"Good enough" open weights models were "almost there" since 2022. I distrust the...

ivan_gammel · 2026-02-22T18:06:21 1771783581

The generation of frontier models from H1 2025 is the good enough benchmark.

ACCount37 · 2026-02-22T18:46:35 1771785995

Flash forward one year and it'll be H1 2026.

ivan_gammel · 2026-02-22T20:32:25 1771792345

I don’t see why. Today frontier models are already 2 generations ahead of good enough. For many users they did not offer substantial improvement, sometimes things got even worse. What is going to happen within 1 year that will make users desire something beyond already working solution? LLMs are reaching maturity faster than smartphones, which now are good enough to stay on the same model for at least 5-6 years.

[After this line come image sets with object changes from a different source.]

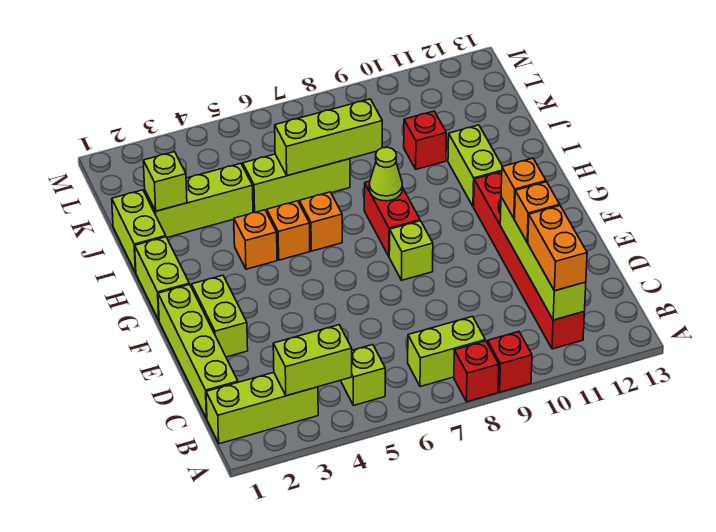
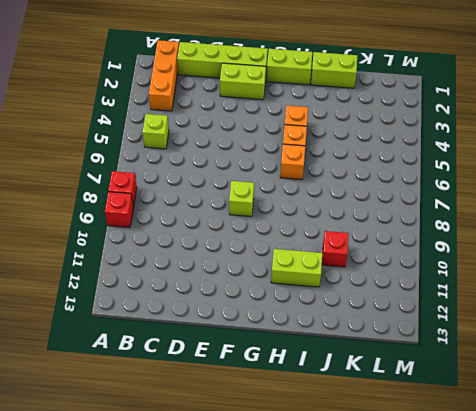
orange brick B1:B3 level 1 -> lime brick B1:B3 level 1
none -> lime brick B7:B8 level 1
none -> red brick B11:G11 level 1
none -> red brick G8:H8 level 1

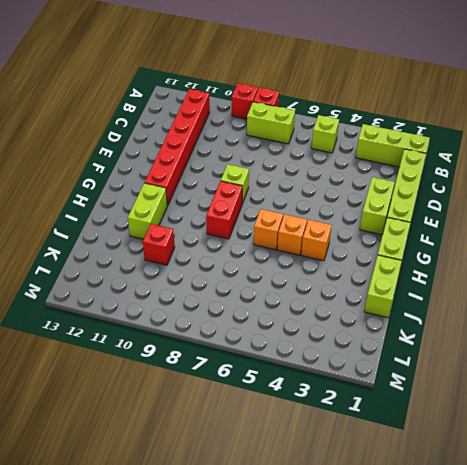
none -> lime brick J2:J4 level 1
none -> lime brick J5:J7 level 1
none -> lime brick B3:B4 level 2

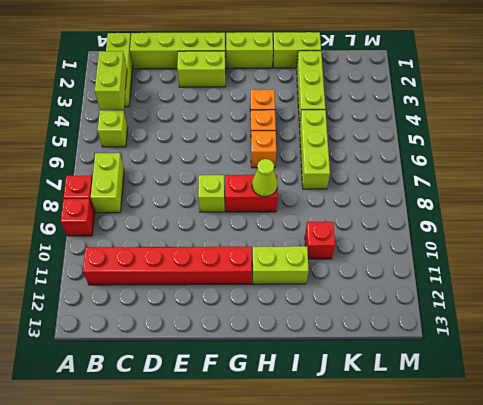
none -> lime brick B11:E11 level 2
none -> lime brick J2 level 2
none -> lime brick J6:J8 level 2

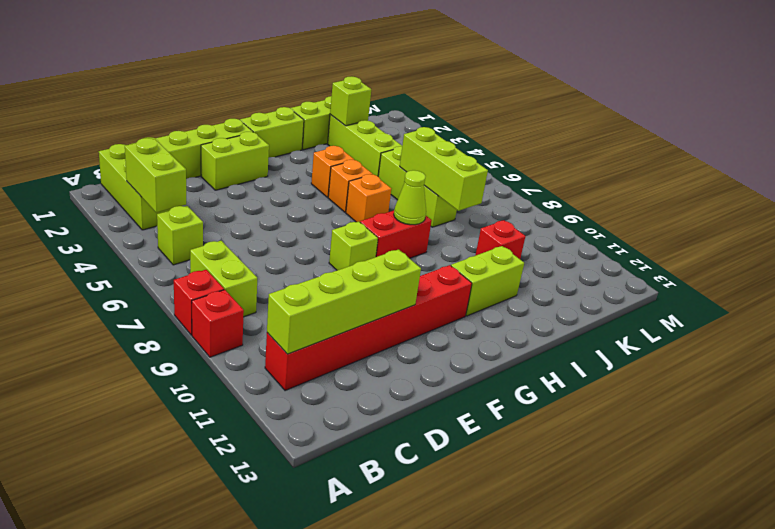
none -> orange brick B11:C11 level 3
none -> orange brick D11 level 3
none -> orange brick E11 level 3

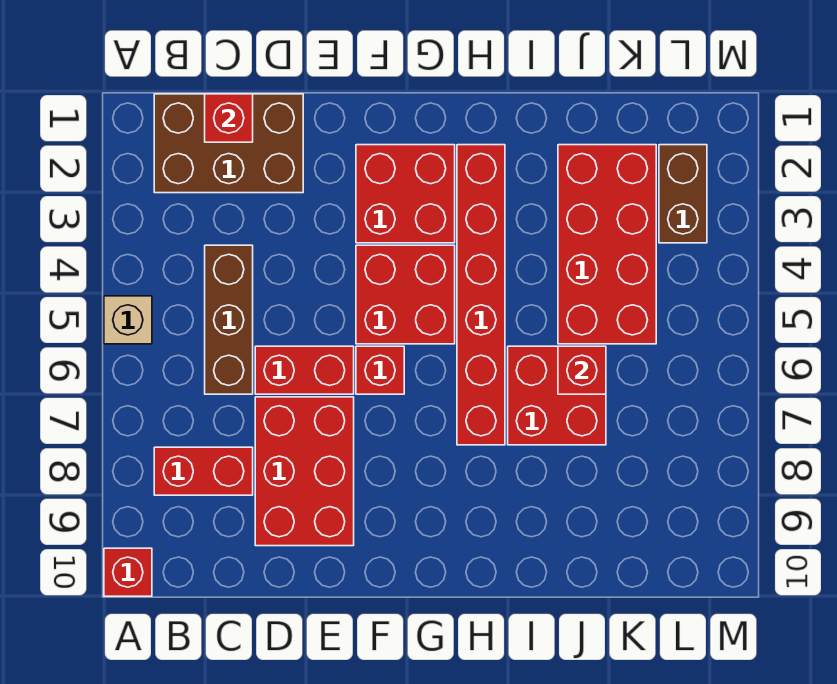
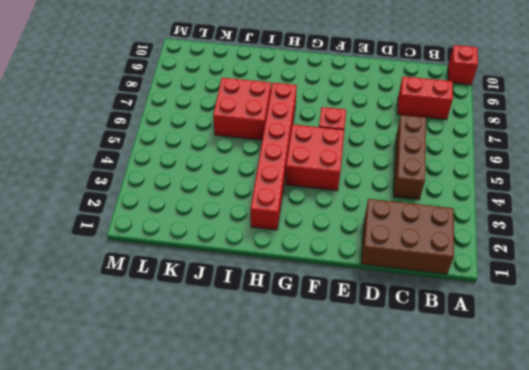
none -> tan brick A5 level 1
none -> red brick D6:E6 level 1
none -> red brick D7:E9 level 1

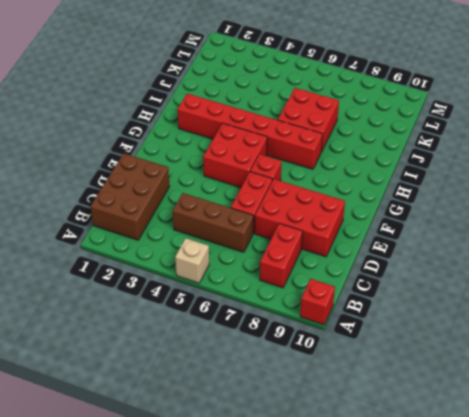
none -> red brick F2:G3 level 1
none -> red brick J2:K5 level 1
none -> brown brick L2:L3 level 1

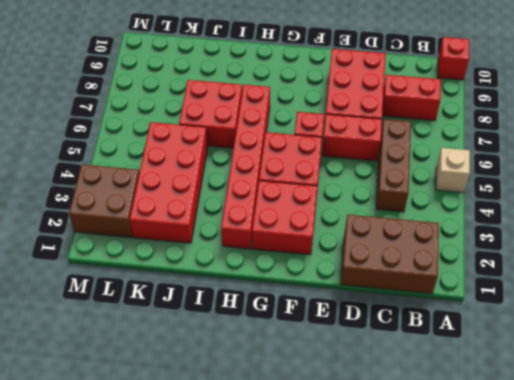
brown brick L2:M3 level 1 -> brown brick L2:L3 level 1
none -> red brick C1 level 2
none -> red brick J6 level 2

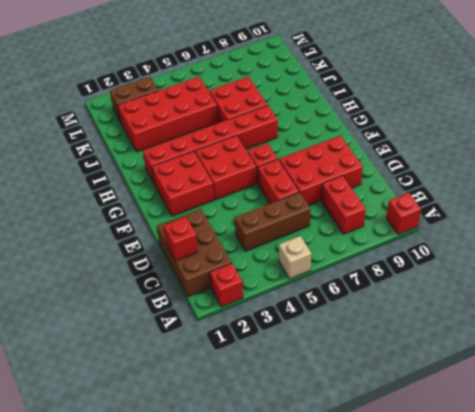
red brick A2 level 1 -> red brick J6 level 2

ACCount37 · 2026-02-23T14:25:50 1771856750

Any considerable bump in model capability craters my willingness to tolerate the ineptitude of less capable models. And I'm far from being alone in this.

Ever wondered why those stupid "they secretly nerfed the model!" myths persist? Why users report that "model got dumber", even if benchmarks stay consistent, even if you're on the inference side yourself and know with certainty that they are actually being served the same inference over the same exact weights on the same hardware quantized the same way?

Because user demands rise over time, always.

Users get a new flashy model, and it impresses them. It can do things the old model couldn't. Then they push it, and learn its limitations and quirks as they use it. And then it feels like it "got dumber" - because they got more aggressive about using it, got better at spotting all the ways it was always dumb in.

It's a treadmill, and you pretty much have to keep improving the models just to stay ahead of user expectations.

ivan_gammel · 2026-02-24T12:03:07 1771934587

> users report that "model got dumber"

I have seen this with ChatGPT progression from 4o to 5.2 applied to the newest model. Old prompts stop working reliably, different hallucination modes etc.